Amazon’s Serverless Iron Fist
AWS re:Invent is the “Victoria’s Secret Fashion Show” of cloud innovation. Every year, AWS parades on-stage, presenting feature after feature, all promises to disrupt the industry and crush the competition.
It’s easy to lose track with so many Big Data announcements. In the past year alone AWS has released Athena, Spectrum, Aurora Serverless, S3 Select, Glacier Select — and that’s on top of EMR and the mighty Redshift that has been rolling since 2013.
What makes each service so unique and disruptive?
- Athena — perfect for analyzing data at petabyte-scale on S3, <1 sec. response time
- Spectrum — Serverless features and billing on top of Redshift; perfect for petabyte-scale data on S3 when working on RedShift, <1 sec response time
- Aurora Serverless — good for scaling relational databases, mid-range 100ms response time
- S3 Select Serverless — perfect for binary data, fast extracting of partial binary objects from S3
- Glacier Select Serverless — Querying binary data, fast extracting of partial binary objects from Glacier
- DynamoDB Serverless — Veteran key/value solution, sub-millisecond key value serverless solution.
Why does AWS offer so many serverless Big Data services ?
Initially I thought that AWS’s goal was to shoot in all directions to identify its ace against Google BigQuery and to establish supremacy in the industry before Oracle 18C and Microsoft Serverless DB (TBD) catch on with data scientists & analysts. However, there’s another important reason for AWS’s Big Data frenzy, and that’s to elude the danger of “containers” for serverless Big Data.
Cloud providers love containers as much as they love their competition. While containers prevent provider-locking for, serverless Big Data might prevent provider-locking for serverless Big Data services. AWS foresaw this threat and is making their leading Big Data solutions available as serverless solutions, hoping that users won’t consider shifting from their non-serverless solutions to the competition’s serverless Big Data Solutions.
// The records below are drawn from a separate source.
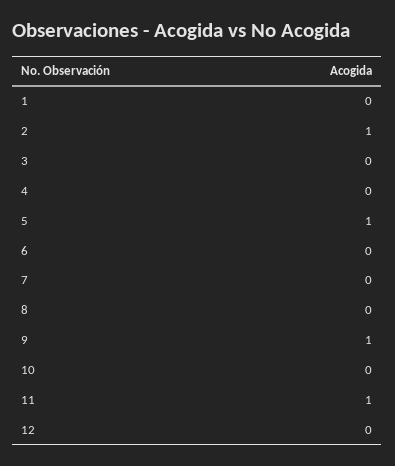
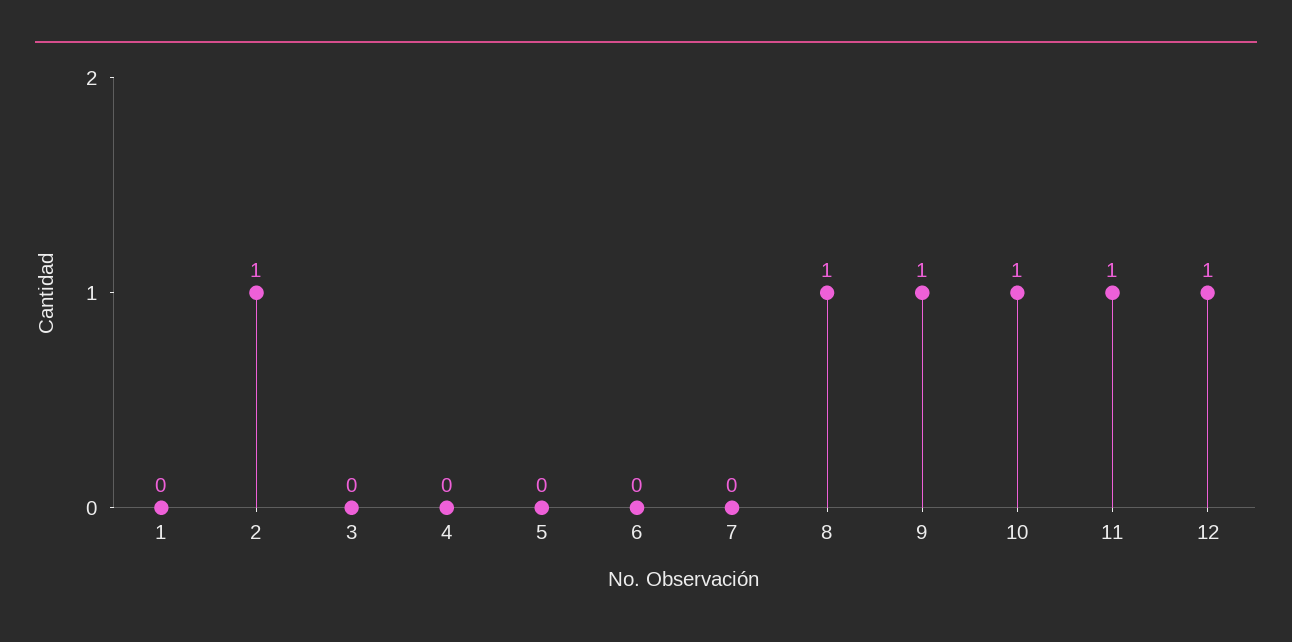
  {
    "1": 0,
    "2": 1,
    "3": 0,
    "4": 0,
-   "5": 1,
+   "5": 0,
    "6": 0,
    "7": 0,
-   "8": 0,
+   "8": 1,
    "9": 1,
-   "10": 0,
+   "10": 1,
    "11": 1,
-   "12": 0
+   "12": 1
  }

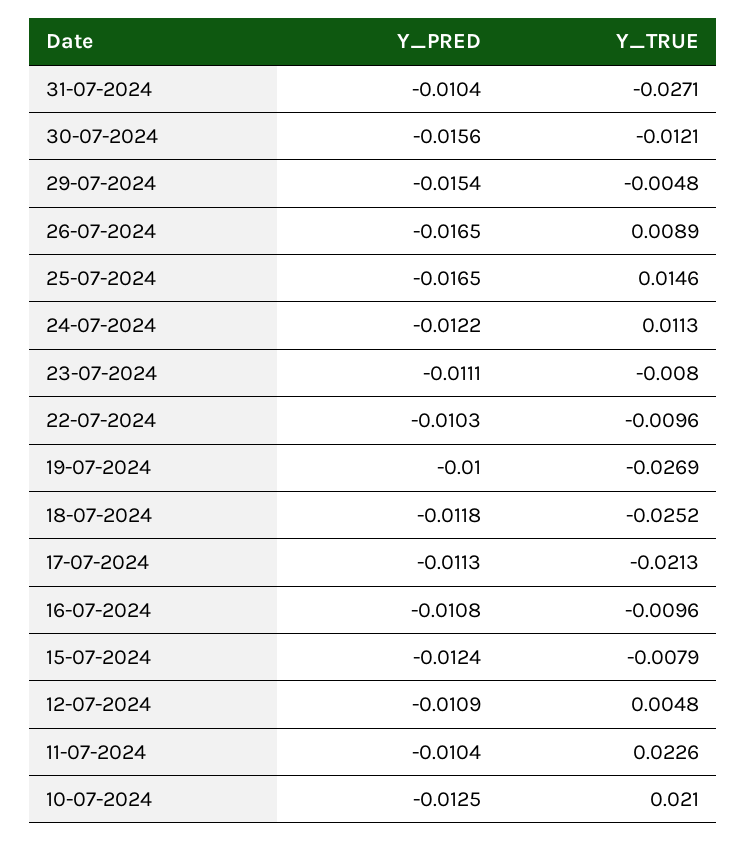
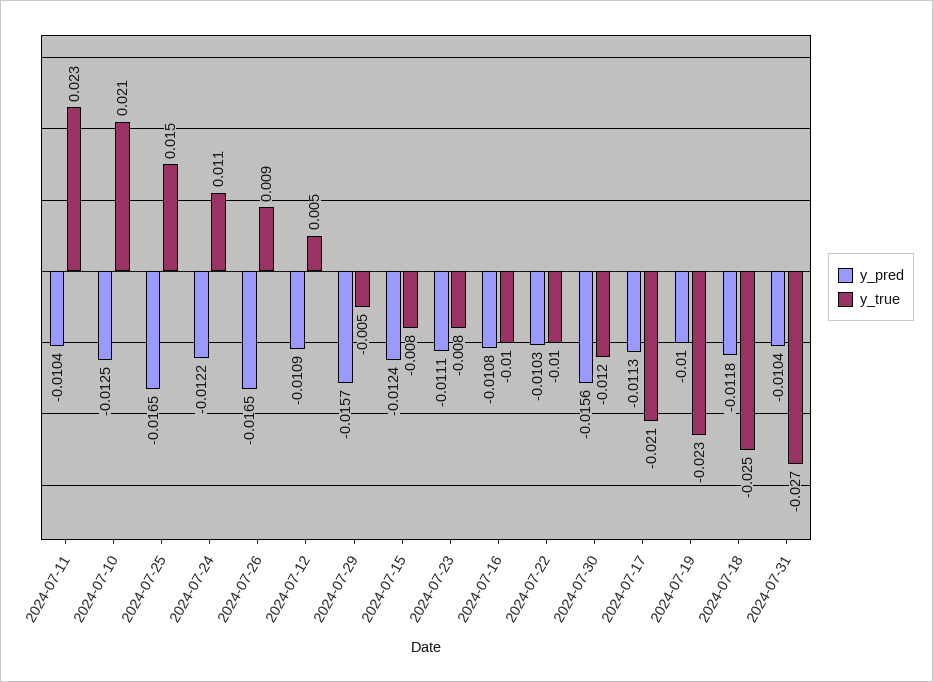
  {
    "Y_PRED": {
      "31-07-2024": -0.0104,
      "30-07-2024": -0.0156,
-     "29-07-2024": -0.0154,
+     "29-07-2024": -0.0157,
      "26-07-2024": -0.0165,
      "25-07-2024": -0.0165,
      "24-07-2024": -0.0122,
      "23-07-2024": -0.0111,
      "22-07-2024": -0.0103,
      "19-07-2024": -0.01,
      "18-07-2024": -0.0118,
      "17-07-2024": -0.0113,
      "16-07-2024": -0.0108,
      "15-07-2024": -0.0124,
      "12-07-2024": -0.0109,
      "11-07-2024": -0.0104,
      "10-07-2024": -0.0125
    },
    "Y_TRUE": {
      "31-07-2024": -0.0271,
      "30-07-2024": -0.0121,
      "29-07-2024": -0.0048,
      "26-07-2024": 0.0089,
      "25-07-2024": 0.0146,
      "24-07-2024": 0.0113,
      "23-07-2024": -0.008,
      "22-07-2024": -0.0096,
-     "19-07-2024": -0.0269,
+     "19-07-2024": -0.023,
      "18-07-2024": -0.0252,
      "17-07-2024": -0.0213,
      "16-07-2024": -0.0096,
      "15-07-2024": -0.0079,
      "12-07-2024": 0.0048,
      "11-07-2024": 0.0226,
      "10-07-2024": 0.021
    }
  }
I believe that the future of serverless Big Data is entangled with the future of the cloud. Companies will use as many providers as it makes sense, business & technical wise, and with the increase in demand for real-time data querying (since AI is just getting started) there will be a need for multi-serverless databases support AKA “containers” for serverless Big Data.
The truth is that AWS really wants companies to use more than one of its serverless Big Data solutions, and my guess is that it will happen.
For now, AWS’s serverless products aren’t being taken seriously by other vendors (see my comments on Larry Ellison, CEO @ Oracle, latest keynote). Google BigQuery has a strong base of followers, a 6-year head start, and superior technology (see my comments on the latest BigQuery Alpha release ) — but who knows what AWS will reveal next to bridge the gap. These are exciting times for data analysts, and with all the new and soon-to-come announcements, 2018 will an exciting year for serverless Big Data.